• Your instructions:
Answer these from the game chat below:
(a) What was the score when Utah was leading, and how much time was left in the 3rd?
(b) Which two players does Andy G suggest pairing Rubio with?
(c) Which player can Love not take one-on-one?

• Document extract:
________________________

Patrick J, 10:14 PM: Earl Watson is wily, but he shouldn’t be able to control the flow like he did in the first half.

Andy G, 10:29 PM: Love can’t take Millsap one-on-one, but he refuses to stop trying and then flails his arms in the air and asks for a foul. It’s annoying, ineffective, and it’s ruining any offensive flow. He also just got T’d up.

Andy G, 10: 30 PM: Why don’t they pair Rubio with D-Thrill or Randolph? His awesome passes are largely wasted by the other bigs when they get their shit stuffed time after time.

Patrick J, 10:32 PM: Millsap is deceptive in a lot of ways. Love seems to think he can beat him one-on-one, but this is incorrect. And Millsap looks like he shouldn’t be able to score at will, but he can.
Utah is leading 70-62 with 6:38 left in the 3rd. It’s time to start something or we’re going to be in trouble.

Andy G, 10:36 PM: I’m SHOCKED that Derrick Williams came in and turned the momentum. (SARCASM!)

________________________

• Supplied data:
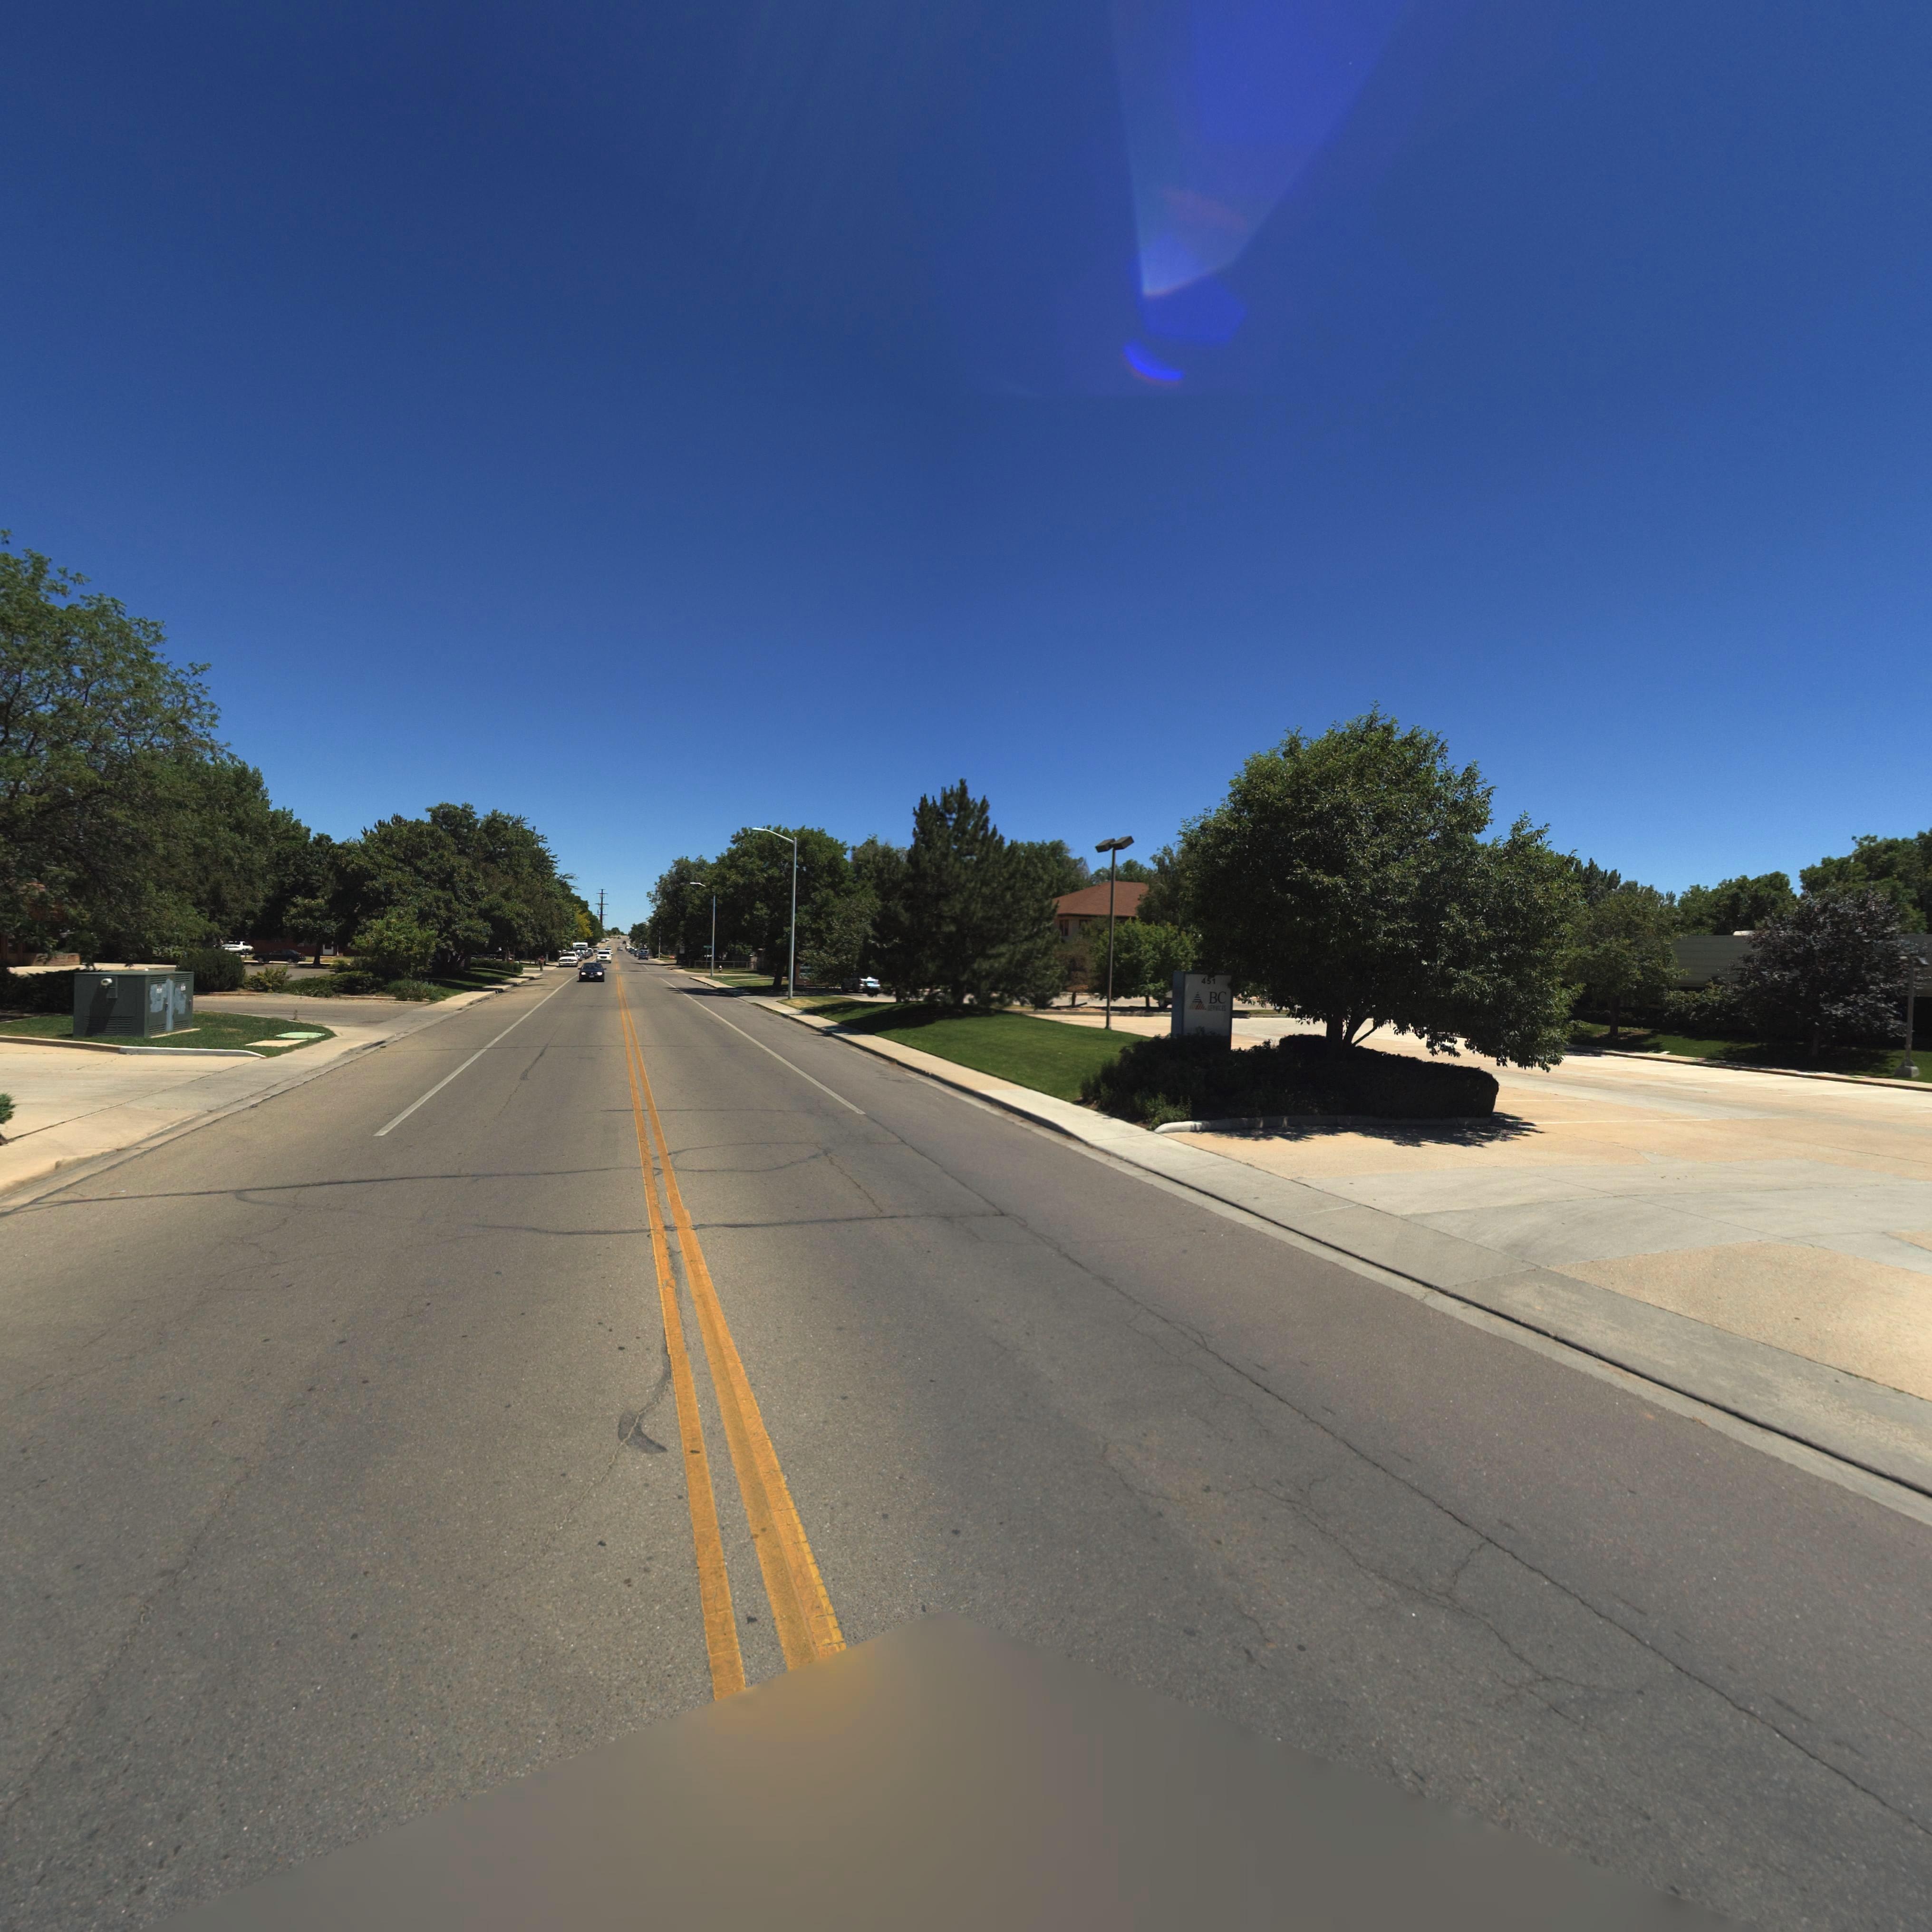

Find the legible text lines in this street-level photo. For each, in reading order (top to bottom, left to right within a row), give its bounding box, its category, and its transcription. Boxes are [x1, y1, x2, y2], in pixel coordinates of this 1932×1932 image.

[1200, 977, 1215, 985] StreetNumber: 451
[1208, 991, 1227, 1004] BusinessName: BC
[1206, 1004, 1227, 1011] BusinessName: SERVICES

________________________

• The reply:
(a) Utah led 70-62 with 6:38 left in the 3rd.
(b) D-Thrill or Randolph.
(c) Millsap.